Guest Post: Key Bats for the Yankees in 2013

Spring Training has begun and it's time to start forgetting about this lousy winter and set our sights on baseball! As a diehard New York Yankees fan, even I am a little concerned about the age of the team and I wonder how far into the Playoffs they can go (if indeed they make the post-season, which isn't necessarily a sure thing.) Here is a guest post that examines a few of the key hitters for Bronx Bombers in 2013, despite their budget-conscious spending, to hopefully help their weakened lineup. 

Key Offseason Bats Acquired by the 2013 New York Yankees

by Jerome Manson

Jerome Manson is a sports enthusiast who enjoys both watching games and writing about them. When he is not cheering on his team from the stands, Jerome is blogging about The NFL  for

The 2012-2013 offseason campaign for the New York Yankees can be characterized, besides the most recent muddle concerning Alex Rodriguez and performance enhancing drugs, as uneventful. The Yankees didn’t make a very large splash during free agency, but I’d argue they didn’t really need to. They finished with the best record in the AL East, good enough for the third best overall record in Major League Baseball.

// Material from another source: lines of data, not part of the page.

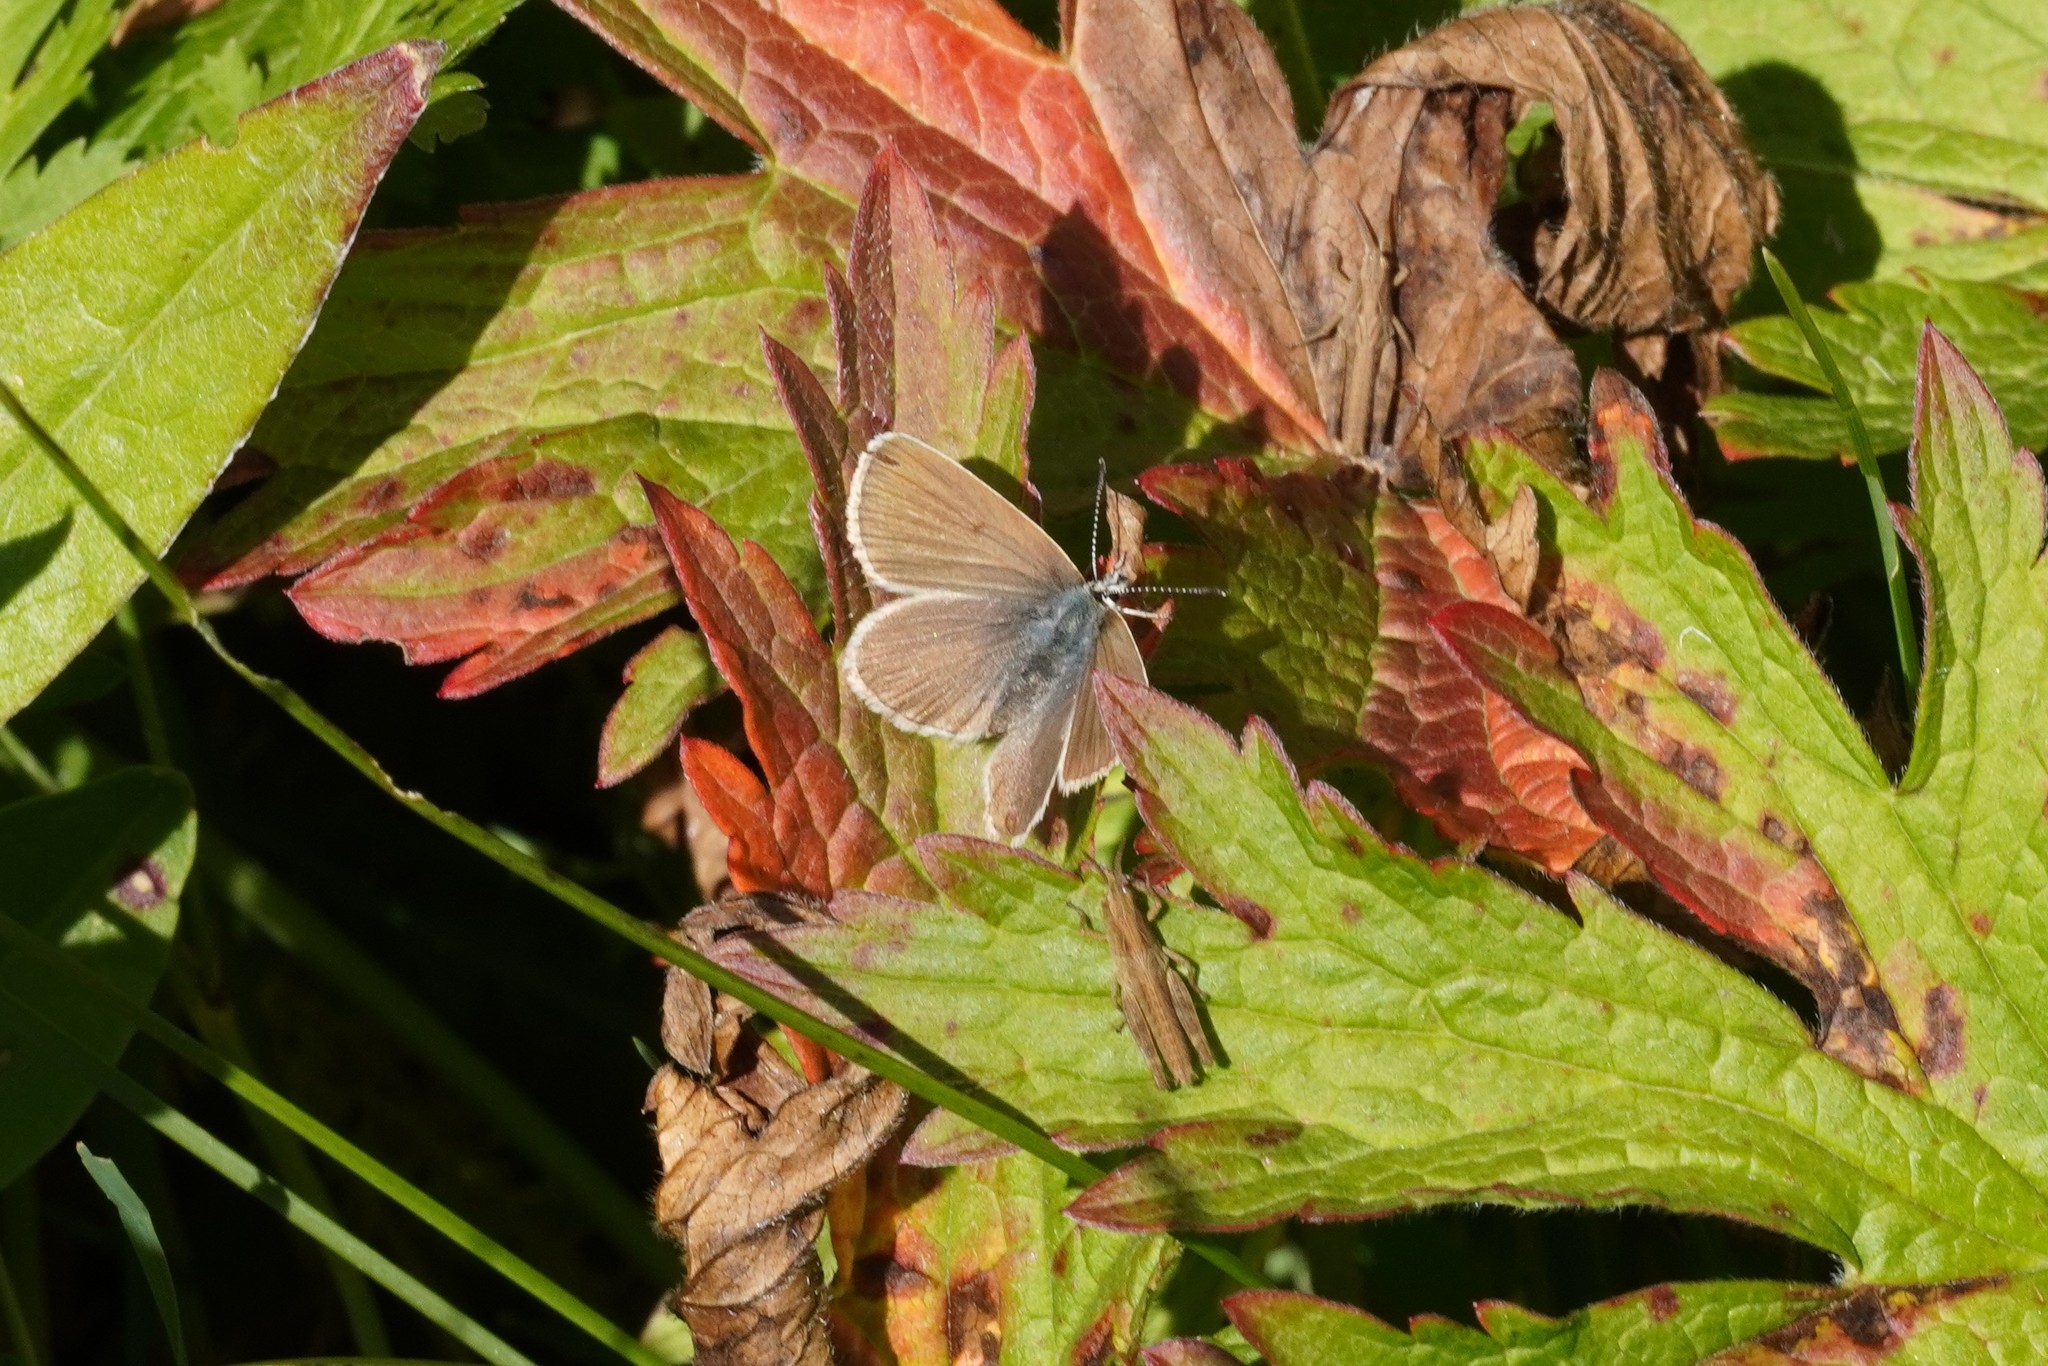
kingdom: Animalia
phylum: Arthropoda
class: Insecta
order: Lepidoptera
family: Lycaenidae
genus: Pseudoaricia
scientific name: Pseudoaricia nicias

Then we get the American League Divisional Series. The Detroit Tigers pummeled the Yankees to the tune of a 4-0 series win. The Yankees were gone from the postseason, it seemed, before they even got there. Not to mention the Yankees narrowly squeaked by the Orioles in the American League Divisional Series. Regardless of last season, 2013 brings upon us a brand new campaign. One winner and 29 losers. For the Yankees to compete deep in the postseason they’ll need to avoid key injuries, such as to Mariano Rivera or Joba Chamberlain as well as get consistent play from Derek Jeter, Mark Teixeira, and Brett Gardner. Here are some of the notable additions to the 2013 Yankees heading into spring training.

Kevin Youkilis and the Return of Brett Gardner
These players ranked 3rd and 4th among active players in pitches seen per plate appearance, respectively. If both can keep this trend going and take opposing pitchers deep into counts, it should provide better chances for Robinson Cano, Mark Teixeira, and others in other parts of the order.


I envision Kevin Youkilis batting either 6th or 7th as Designated Hitter or third (base) on most nights. If he can fill in for injuries, days-off, etc. and consistently bat .260-.270, I think the Yankees should consider him a worthy investment. It’ll be interesting to see what will happen when Alex Rodriguez gets back from hip surgery, but whoever provides the better defensive consistency the other will see most time at DH. The kicker here is that Youk hasn’t batted above .258 since 2010, so let’s hope his bat reawakens in 2013.


Gardner returns to the Yankees after suffering an elbow injury that sidelined him for much of the 2012 season. What the Yankees primarily lost were stolen bases and outfield range. In 2011, Gardner led off for the Yankees and finished the season tied for 1st in the American League in stolen bases. He also does a great job saving runs as the Yankees were combined for minus-two in defensive runs saved last season.

Ichiro Suzuki

In addition to Gardner providing speed and range, Ichiro is back this year. Not acquired this offseason, but close enough. (He joined the team in late 2012 and had a productive debut with the Yankees.) Ichiro may only slightly resemble what he once was in Seattle, but what is left is still a solid player who can provide run support and base-running ability. He batted .322 in 67 games for the Yankees last year with 21 stolen bases. A realistic batting average in the range of .300 with 30-40 bases would be great for a team that ranked 22nd in stolen bases.

In comparison to past years, the Yankees don’t have to rely on the long ball as much this year. They’ve got decent speed in the lineup and good base-running ability in Ichiro and Brett Gardner. Youkilis should provide another good fill-in, but let’s hope his bat can liven up a bit for this season. The Yankees didn’t do much in the offseason, but really didn’t have to. We’ll see how that philosophy fares this year.